Production LLM serving sits at the intersection of systems engineering and machine learning optimization. The techniques from the preceding chapters provide the building blocks, but assembling them into a reliable, efficient serving system requires understanding the operational realities – memory pressure, failure modes, monitoring, and orchestration – that don’t show up in benchmark results. The frameworks surveyed here each represent a different set of answers to these challenges, and the right choice depends on your specific workload, hardware, and reliability requirements.

8.7 Further Reading

Framework documentation. Each of the major frameworks has comprehensive documentation that goes well beyond what we’ve covered here. The vLLM docs (vLLM Team 2024) include guides on configuring PagedAttention parameters, enabling speculative decoding, and tuning scheduler policies. The TensorRT-LLM docs (NVIDIA 2024) cover the compilation pipeline and how to exploit FP8 and custom kernels on NVIDIA hardware. SGLang’s docs (SGLang Team 2024) are particularly useful for understanding the RadixAttention cache and the structured generation programming model. DeepSpeed-Inference (Microsoft DeepSpeed Team 2024) covers multi-node deployment and NVMe offloading.

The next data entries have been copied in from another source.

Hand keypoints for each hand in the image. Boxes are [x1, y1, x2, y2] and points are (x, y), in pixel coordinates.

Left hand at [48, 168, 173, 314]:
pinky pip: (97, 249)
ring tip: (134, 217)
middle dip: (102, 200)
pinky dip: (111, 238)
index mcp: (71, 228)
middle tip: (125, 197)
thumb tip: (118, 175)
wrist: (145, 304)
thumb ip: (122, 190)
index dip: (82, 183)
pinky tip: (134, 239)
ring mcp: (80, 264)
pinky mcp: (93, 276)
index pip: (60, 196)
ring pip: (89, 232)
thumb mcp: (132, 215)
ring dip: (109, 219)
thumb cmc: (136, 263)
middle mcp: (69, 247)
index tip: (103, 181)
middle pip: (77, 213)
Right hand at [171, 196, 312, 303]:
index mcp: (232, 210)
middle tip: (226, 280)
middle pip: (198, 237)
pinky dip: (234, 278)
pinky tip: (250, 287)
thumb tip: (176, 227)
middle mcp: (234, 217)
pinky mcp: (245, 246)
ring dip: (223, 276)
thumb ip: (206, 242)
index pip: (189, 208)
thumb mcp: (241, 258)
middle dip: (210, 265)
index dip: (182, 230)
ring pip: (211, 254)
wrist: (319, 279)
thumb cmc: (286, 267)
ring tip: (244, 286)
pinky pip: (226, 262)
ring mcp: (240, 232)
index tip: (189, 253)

Multi-LoRA serving. The original LoRA paper (Hu et al. 2021) explains the low-rank adaptation technique and why the adapter weights are small enough to swap efficiently. For serving multiple LoRA adapters simultaneously, the S-LoRA paper (Sheng et al. 2023) introduces the idea of a unified base model with dynamically loaded adapters, including a custom CUDA kernel for batched LoRA computation across requests using different adapters. Punica (Chen et al. 2023) takes a similar approach with a focus on the GPU kernel design for multi-adapter batching.

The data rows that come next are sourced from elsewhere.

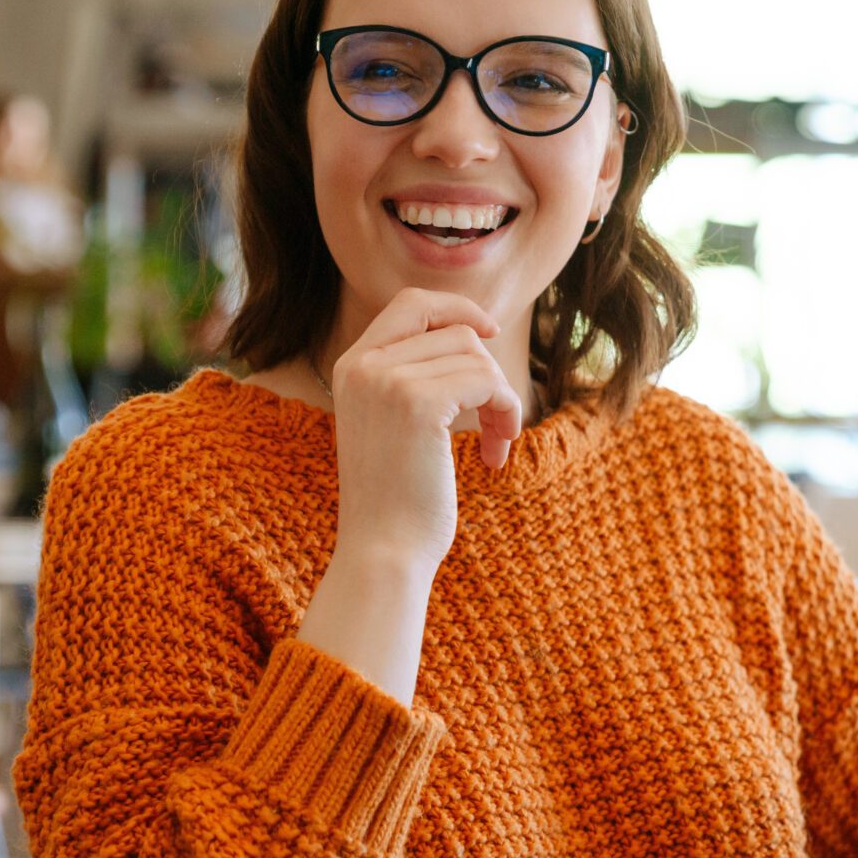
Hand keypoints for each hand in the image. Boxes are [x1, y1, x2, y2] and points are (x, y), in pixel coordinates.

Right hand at [326, 288, 525, 574]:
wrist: (382, 553)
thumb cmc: (397, 502)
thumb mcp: (393, 425)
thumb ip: (412, 378)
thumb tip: (472, 332)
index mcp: (351, 367)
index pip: (411, 304)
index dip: (457, 308)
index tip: (489, 331)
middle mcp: (363, 365)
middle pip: (455, 332)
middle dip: (488, 373)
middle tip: (497, 422)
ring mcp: (387, 381)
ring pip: (476, 356)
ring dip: (501, 399)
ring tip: (495, 443)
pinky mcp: (418, 403)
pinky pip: (487, 381)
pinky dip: (506, 412)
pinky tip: (494, 453)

Benchmarking. If you’re evaluating frameworks for a specific deployment, LLMPerf (Anyscale 2024) provides standardized benchmarking scripts that measure the metrics from Section 3.2 across different frameworks and hardware configurations. For understanding how to interpret benchmark results and avoid common pitfalls, the Anyscale metrics blog post (Kadous et al. 2023) is a practical companion.

System design. For the broader context of how LLM serving fits into production ML systems, Miao et al. (2023) surveys the full stack from model optimization through serving infrastructure. For fleet-level scheduling across multiple model replicas, Wu et al. (2023) covers how to route requests across heterogeneous hardware to maximize goodput under latency constraints.